Nonetheless, Fonseca uses some of the language that I’ve developed to expand the history of occult detective fiction, and this again nudges me toward thinking he happened upon the discoveries I publicize here. Specifically, he uses the term “novice detective” more than once. This is a term I coined to contrast with the “specialist detectives” (e.g., Flaxman Low, John Silence, Thomas Carnacki, et al.) that earlier critical histories tended to treat as the only true occult detectives. Thinking of characters such as Felix’s Ralph Henderson or Riddell’s Henry Patterson as “novice detectives” who explore crimes with supernatural elements helped me make the history of occult detective fiction both more inclusive and longer than previously thought.

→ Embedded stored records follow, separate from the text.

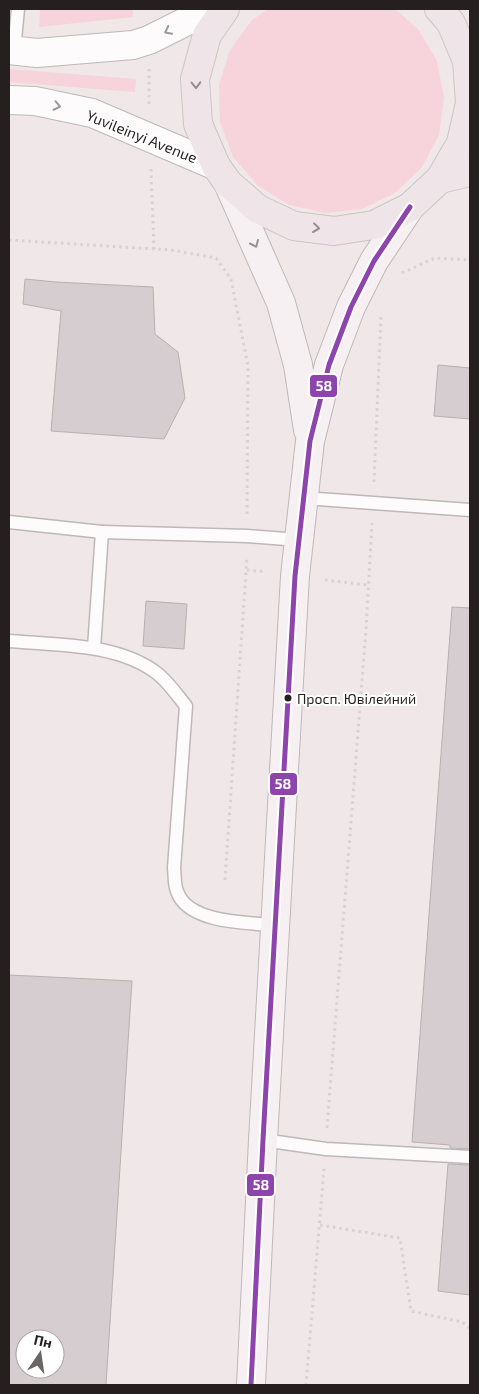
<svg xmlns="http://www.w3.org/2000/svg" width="479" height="1394" font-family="'Exo 2',sans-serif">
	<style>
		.green { fill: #f7d3db }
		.building { fill: #d5cdcf; stroke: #b7b1b2; fill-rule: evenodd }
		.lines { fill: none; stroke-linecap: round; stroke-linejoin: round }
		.service-casing { stroke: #beb8b9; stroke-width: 15 }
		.tertiary-casing { stroke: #beb8b9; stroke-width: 30 }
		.secondary-casing { stroke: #beb8b9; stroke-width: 30 }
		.primary-casing { stroke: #cac5c6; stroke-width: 30 }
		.path { stroke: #d6d3d4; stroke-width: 3; stroke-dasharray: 2.5 4; stroke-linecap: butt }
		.service { stroke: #fdfbfc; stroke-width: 12 }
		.tertiary { stroke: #fdfbfc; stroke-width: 28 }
		.secondary { stroke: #f6f0f2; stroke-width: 28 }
		.primary { stroke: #efe5e8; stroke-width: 28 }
		.bus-1-casing { stroke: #fff; stroke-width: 9 }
		.bus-1 { stroke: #8e44ad; stroke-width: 5 }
		.oneway { stroke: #9c9899 }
		.oneway2 { stroke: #948c8e }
		.oneway3 { stroke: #989294 }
		.bus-dot { fill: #251f20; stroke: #fff; stroke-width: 2 }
		.labels { text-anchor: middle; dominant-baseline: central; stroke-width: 4; stroke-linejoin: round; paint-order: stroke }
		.bus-label { font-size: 14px; fill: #251f20; stroke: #fff; text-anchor: start }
		.street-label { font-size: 15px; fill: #251f20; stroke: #fff }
		.line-badge { stroke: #fff; stroke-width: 2 }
		.badge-label { font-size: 14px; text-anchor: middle; font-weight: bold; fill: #fff }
	</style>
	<rect width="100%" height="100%" fill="#f0e7e9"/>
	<g class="green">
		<path d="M 40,9 L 133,9 L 133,17 L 39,27 Z"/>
		<path d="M 268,9 L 395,9 L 418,29 L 437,61 L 444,98 L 439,135 L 422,167 L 395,193 L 362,209 L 325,213 L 289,205 L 257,185 L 233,157 L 220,122 L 219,85 L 230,50 L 252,20 Z"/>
		<path d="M 9,69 L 136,79 L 135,92 L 9,82 Z"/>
	</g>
	<g class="building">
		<path d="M 25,279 L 56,282 L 153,287 L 155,334 L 178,352 L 185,398 L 164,439 L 51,431 L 61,311 L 23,304 Z"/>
		<path d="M 438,365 L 470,368 L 470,419 L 434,416 Z"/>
		<path d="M 146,601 L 187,604 L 184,649 L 143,646 Z"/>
		<path d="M 452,607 L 470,608 L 470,1149 L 450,1148 L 450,1145 L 412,1142 Z"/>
		<path d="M 9,975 L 132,981 L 106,1385 L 9,1385 ZM 25,1339 L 55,1339 L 55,1369 L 25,1369 Z"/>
		<path d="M 448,1164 L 470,1165 L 470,1295 L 438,1291 Z"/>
	</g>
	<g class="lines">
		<defs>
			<g id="service">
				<path d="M 14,50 L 18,9"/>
				<path d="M 304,498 L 470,510"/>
				<path d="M 9,522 L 102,532"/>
				<path d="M 9,641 C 56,645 119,643 158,674 C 169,683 177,695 186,706 L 174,868 C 175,875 174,884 177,891 C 187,923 247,923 275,925"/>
				<path d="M 94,648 L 102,532 L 247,536 L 299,540"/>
				<path d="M 263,1140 L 326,1149 L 470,1157"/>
			</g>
			<g id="tertiary">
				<path d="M 9,50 L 37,53 L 133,45 L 149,40 L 211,9"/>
				<path d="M 9,100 L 35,101 L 92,113 L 216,166"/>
			</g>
			<g id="secondary">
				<path d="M 228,183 L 281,303 L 298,365 L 308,430"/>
				<path d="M 251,1385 L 263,1140 L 295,576 L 310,441 L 329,365 L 351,307 L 374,261 L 410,207"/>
			</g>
			<g id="primary">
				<path d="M 225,9 L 207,35 L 195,79 L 198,124 L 216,166 L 228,183 L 258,209 L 294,226 L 334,231 L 374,225 L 410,207 L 440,179 L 461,143 L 470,103 L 467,61 L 451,23 L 439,9"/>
				<path d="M 440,179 L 470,172"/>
			</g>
		</defs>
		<use href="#service" class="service-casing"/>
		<use href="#tertiary" class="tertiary-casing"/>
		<use href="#secondary" class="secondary-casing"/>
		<use href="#primary" class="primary-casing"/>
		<g class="path">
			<path d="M 149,69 L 149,106"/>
			<path d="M 151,169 L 154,249"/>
			<path d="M 9,240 L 171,250 L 216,258 L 231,279 L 248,366 L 247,516"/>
			<path d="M 402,273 L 435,258 L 470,260"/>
			<path d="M 374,482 L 381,316"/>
			<path d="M 247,570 L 266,572"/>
			<path d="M 325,580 L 368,585"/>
			<path d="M 225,880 L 247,557"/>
			<path d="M 327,1128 L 366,630 L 372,523"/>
			<path d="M 320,1225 L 400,1238 L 411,1311 L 462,1322 L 470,1328"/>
			<path d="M 306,1385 L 324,1169"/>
		</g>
		<use href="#service" class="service"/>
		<use href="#tertiary" class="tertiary"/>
		<use href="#secondary" class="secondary"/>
		<use href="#primary" class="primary"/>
		<defs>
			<path id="bus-1" d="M 251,1385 L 263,1140 L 295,576 L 310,441 L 329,365 L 351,307 L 374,261 L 410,207"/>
		</defs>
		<use href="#bus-1" class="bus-1-casing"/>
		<use href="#bus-1" class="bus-1"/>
	</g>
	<defs><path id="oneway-chevron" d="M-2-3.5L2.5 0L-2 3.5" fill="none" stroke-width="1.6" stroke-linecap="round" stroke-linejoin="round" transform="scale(1.25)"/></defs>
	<g class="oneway">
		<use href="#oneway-chevron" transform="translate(168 31) rotate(153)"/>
		<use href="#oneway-chevron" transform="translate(57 106) rotate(12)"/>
	</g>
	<g class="oneway2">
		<use href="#oneway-chevron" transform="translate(196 85) rotate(89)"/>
		<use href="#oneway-chevron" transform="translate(316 228) rotate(7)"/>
	</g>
	<use class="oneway3" href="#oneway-chevron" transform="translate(255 244) rotate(66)"/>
	<circle class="bus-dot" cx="288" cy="698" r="4.5"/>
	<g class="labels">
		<g class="bus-label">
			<text x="297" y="698">Просп. Ювілейний</text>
		</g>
		<g class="street-label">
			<text transform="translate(142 136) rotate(22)">Yuvileinyi Avenue</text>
		</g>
	</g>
	<g class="line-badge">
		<rect x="309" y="374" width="29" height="24" rx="5" fill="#8e44ad"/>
		<rect x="269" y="772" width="29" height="24" rx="5" fill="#8e44ad"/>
		<rect x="246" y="1173" width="29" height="24" rx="5" fill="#8e44ad"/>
	</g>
	<g class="badge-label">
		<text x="324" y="391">58</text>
		<text x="283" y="789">58</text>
		<text x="261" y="1190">58</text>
	</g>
	<rect width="479" height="1394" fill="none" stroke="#251f20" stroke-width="20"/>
	<g transform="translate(40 1354) rotate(13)"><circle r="24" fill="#ffffff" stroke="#a8a5a6"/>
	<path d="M0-4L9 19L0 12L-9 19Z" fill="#6c6566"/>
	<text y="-8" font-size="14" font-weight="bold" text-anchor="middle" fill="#251f20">Пн</text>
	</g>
</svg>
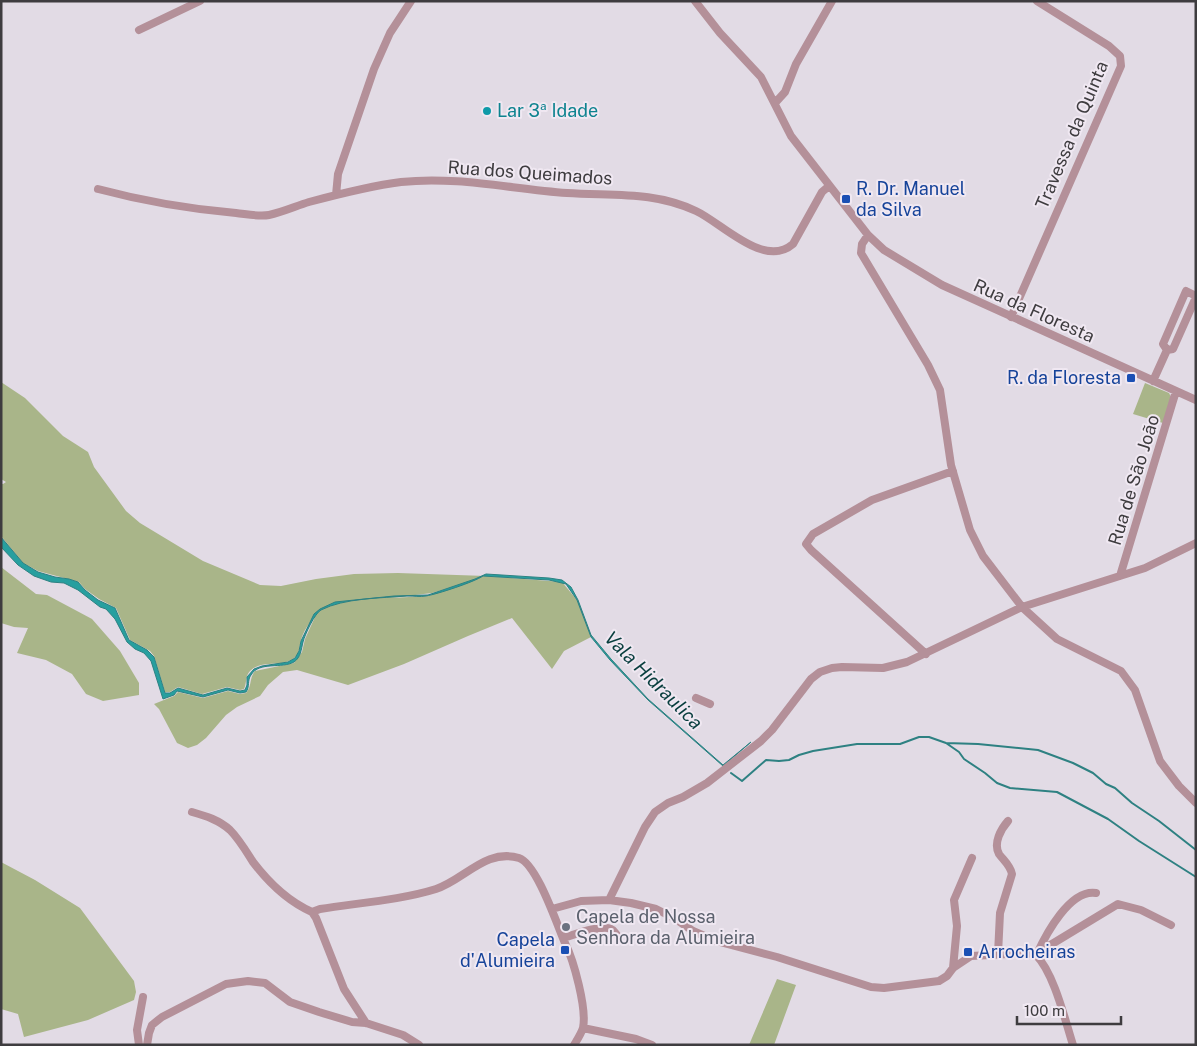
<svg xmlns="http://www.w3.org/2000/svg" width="1197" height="1046" viewBox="0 0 1197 1046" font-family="'Public Sans',sans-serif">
<rect width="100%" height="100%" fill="#e2dbe5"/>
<path fill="#a9b589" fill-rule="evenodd" d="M 1,382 L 25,398 L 63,436 L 88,452 L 94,467 L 126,511 L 140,523 L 203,561 L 260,585 L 281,586 L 316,579 L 354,574 L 398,573 L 486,576 L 562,582 L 577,600 L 591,637 L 564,651 L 552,669 L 512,618 L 468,636 L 404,664 L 348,685 L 297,670 L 283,672 L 268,685 L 260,696 L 237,707 L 226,715 L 206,738 L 197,745 L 188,748 L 177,743 L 159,709 L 154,704 L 174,696 L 178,692 L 203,698 L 228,691 L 240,694 L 246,693 C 252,687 249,678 255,671 L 294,663 L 302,652 L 305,639 L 315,617 C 309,623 303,632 301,640 C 299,647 300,653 294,658 C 282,668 262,659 250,671 C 245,676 247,683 244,689 L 240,690 L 227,687 L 202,694 L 178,687 L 170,692 L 165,692 L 154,656 L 150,651 L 130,640 L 116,608 L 99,599 L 85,589 L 79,582 L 38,571 L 23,563 L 1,536 L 1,484 L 3,484 L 6,482 L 1,479 ZM 459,585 L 428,596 L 390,598 L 432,593 Z
M 1145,383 L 1169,393 L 1171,397 L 1163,423 L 1133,414 Z
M 1,567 L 36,594 L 47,595 L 92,619 L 120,651 L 139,683 L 139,695 L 103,701 L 86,694 L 72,674 L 46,660 L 17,653 L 28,628 L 14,627 L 1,623 Z
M 1,862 L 35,880 L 80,908 L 134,981 L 136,992 L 134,1000 L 88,1020 L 24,1037 L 18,1014 L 1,1009 Z
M 777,979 L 796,985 L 774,1045 L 749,1045 Z"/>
<path fill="#279f9f" stroke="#2e8182" d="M 1,537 L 23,563 L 38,572 L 55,577 L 69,579 L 78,582 L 85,590 L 98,600 L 115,608 L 129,640 L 147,650 L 154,657 L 165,693 L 170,693 L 178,688 L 203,695 L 227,688 L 240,691 L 245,690 L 247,685 L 247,677 L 254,669 L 262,666 L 288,662 L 295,658 L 299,651 L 301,641 L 314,614 L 320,609 L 335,602 L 394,596 L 428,595 L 475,579 L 486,574 L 549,578 L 562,580 L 571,587 L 578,600 L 591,635 L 611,659 L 648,699 L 723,765 L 751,742 L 723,766 L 648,700 L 610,660 L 591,637 L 577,600 L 566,584 L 549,580 L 483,576 C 474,582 438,594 426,596 C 420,597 414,596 407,596 C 382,598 344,598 321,610 C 315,613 305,634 303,642 C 301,650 301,657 294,662 C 282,669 259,661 251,675 C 247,680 250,687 246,692 L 240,693 L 228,690 L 203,697 L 177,691 L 174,695 L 163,699 L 151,661 L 144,653 L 135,649 L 127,642 L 115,619 L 106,609 L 100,607 L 78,590 L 64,583 L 51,582 L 34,576 L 18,565 L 1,547 Z"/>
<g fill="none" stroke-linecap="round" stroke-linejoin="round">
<path stroke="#2e8182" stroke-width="2" d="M 946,743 L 959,752 L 964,759 L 985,773 L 997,783 L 1010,788 L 1057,792 L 1108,819 L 1139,841 L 1196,877
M 731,773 L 742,781 L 766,760 L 779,761 L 789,760 L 799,755 L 813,751 L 857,744 L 900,744 L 919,737 L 929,737 L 946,743 L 978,744 L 1038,750 L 1073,763 L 1093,773 L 1106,784 L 1115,788 L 1132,803 L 1159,821 L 1196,850"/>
<path stroke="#b49099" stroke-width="8" d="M 695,1 L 720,33 L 761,77 L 791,136 L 868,235 L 884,250 L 942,285 L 1196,400
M 139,30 L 200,1
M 775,103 L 785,92 L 796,64 L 832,1
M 98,189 C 143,201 189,209 236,213 C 246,214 259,217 269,215 C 283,212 296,206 309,202 C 339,194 370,186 401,182 C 457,176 511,189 567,193 C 613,196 654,191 696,211 C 722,223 764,269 793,244 L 822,192 L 829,186
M 336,195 L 338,174 L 374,69 L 390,33 L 411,1
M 868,235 L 862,244 L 861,253 L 928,365 L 940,390 L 951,465 L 970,530 L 983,556 L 1022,607 L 1057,639 L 1121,671 L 1135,690 L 1160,761 L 1179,786 L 1196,803
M 1011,317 L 1121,66 L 1120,56 L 1109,46 L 1037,1
M 1167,350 L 1163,344 L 1186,291 L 1196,296
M 1153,381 L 1167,350 L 1173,349 L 1196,297
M 1120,576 L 1176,391
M 926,654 L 811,550 L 806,544 L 813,534 L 872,500 L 953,471
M 696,698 L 710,704
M 192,812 C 206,816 219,820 230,830 C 239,839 246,851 253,862 C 269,883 287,901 312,912
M 609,900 L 645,827 L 655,812 L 668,803 L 683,797 L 707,783 L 761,741 L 772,730 L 811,679 L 820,672 L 832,668 L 842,667 L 883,668 L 907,662 L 1022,607 L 1145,568 L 1196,543
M 552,909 L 581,901 L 609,900 L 631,903 L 656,909 L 674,918 L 693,931 L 716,941 L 777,957 L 871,987 L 884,988 L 939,981 L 947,976 L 953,968 L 971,956 L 1027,953 L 1036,955
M 312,912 L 320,909 C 357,903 401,900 436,889 C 464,880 486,848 519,858 C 537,864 557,925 565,943 C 574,961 587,1009 583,1028 C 581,1034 577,1040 574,1045
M 312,912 L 316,918 L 344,989 L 366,1023
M 563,938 C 573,935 602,924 611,929 C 614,930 615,933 617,935
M 998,954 L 1000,913 L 1012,874 C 1010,865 1004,861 999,854 C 993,843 1001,829 1008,821
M 1037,954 C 1046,934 1070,889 1096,893
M 1036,955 L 1047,947 L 1118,904 L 1141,910 L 1171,925
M 1036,955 C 1054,973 1065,1020 1073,1045
M 953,968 L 957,926 L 954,900 L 972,858
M 583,1028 L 636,1039 L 652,1045
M 139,1045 L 137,1030 L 143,997
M 147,1045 L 149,1033 L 152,1025 L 162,1017 L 226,984 L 248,981 L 265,983 L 290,1002 L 319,1012 L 352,1022 L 366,1023 L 403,1035 L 419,1045"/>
</g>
<circle fill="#0f9aa8" stroke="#f0e8f2" stroke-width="2" cx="487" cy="111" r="5"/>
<g fill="#1a4fb4" stroke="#f0e8f2" stroke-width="2">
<rect x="841" y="194" width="10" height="10" rx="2.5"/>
<rect x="1126" y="373" width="10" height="10" rx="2.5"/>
<rect x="560" y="945" width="10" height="10" rx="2.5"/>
<rect x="963" y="947" width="10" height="10" rx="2.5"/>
</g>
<circle fill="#6b7280" stroke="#f0e8f2" stroke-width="2" cx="566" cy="927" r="5"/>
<g text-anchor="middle" stroke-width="4" stroke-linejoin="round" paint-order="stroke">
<g font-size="18" fill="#0d838f" stroke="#f0e8f2" text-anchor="start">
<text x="497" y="117">Lar 3ª Idade</text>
</g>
<g font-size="18" fill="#3e3c3f" stroke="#f0e8f2">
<text transform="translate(1072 135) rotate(-67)" y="6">Travessa da Quinta</text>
<text transform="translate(530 173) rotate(4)" y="6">Rua dos Queimados</text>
<text transform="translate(1034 311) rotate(24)" y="6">Rua da Floresta</text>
<text transform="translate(1134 480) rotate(-73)" y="6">Rua de São João</text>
</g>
<g font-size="18" fill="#164399" stroke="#f0e8f2" text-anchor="start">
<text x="856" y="195">R. Dr. Manuel<tspan x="856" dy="21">da Silva</tspan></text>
<text x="1121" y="384" text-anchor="end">R. da Floresta</text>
<text x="555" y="946" text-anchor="end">Capela<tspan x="555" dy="21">d'Alumieira</tspan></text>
<text x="978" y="958">Arrocheiras</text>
</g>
<g font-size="18" fill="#5b616d" stroke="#f0e8f2" text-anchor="start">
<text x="576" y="923">Capela de Nossa<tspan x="576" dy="21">Senhora da Alumieira</tspan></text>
</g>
<g font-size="19" font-style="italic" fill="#093e3e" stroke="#f0e8f2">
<text transform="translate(654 680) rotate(45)" y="7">Vala Hidraulica</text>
</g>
</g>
<rect width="1197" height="1046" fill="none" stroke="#3e3c3f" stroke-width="5"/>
<path d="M1017 1016v8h104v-8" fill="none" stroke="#3e3c3f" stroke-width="2.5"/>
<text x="1024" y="1016" font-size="15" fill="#3e3c3f" stroke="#f0e8f2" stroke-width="4" paint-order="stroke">100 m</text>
</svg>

Fonseca treats the term as if it’s standard literary lingo, something like “amateur detective.” But it’s really not. Or, at least, not yet.

While it’s wonderful to speculate that my work in literary recovery is beginning to influence other scholars’ work in the area — and to make a dent on the consensus history of this distinctive cross-genre of mystery and supernatural fiction — I must add that my coming across this encyclopedia led to another dent. Ghosts in Popular Culture and Legend ends with an extensive bibliography. But there’s no mention of The Merry Ghost Hunter website or of sad Tim Prasil there. The dent is in my heart — or, perhaps, in my ego.

Personal wounds aside, I recommend Ghosts in Popular Culture and Legend. Let me note, though, that it’s fairly costly. Of course, this is why we have libraries and inter-library loan.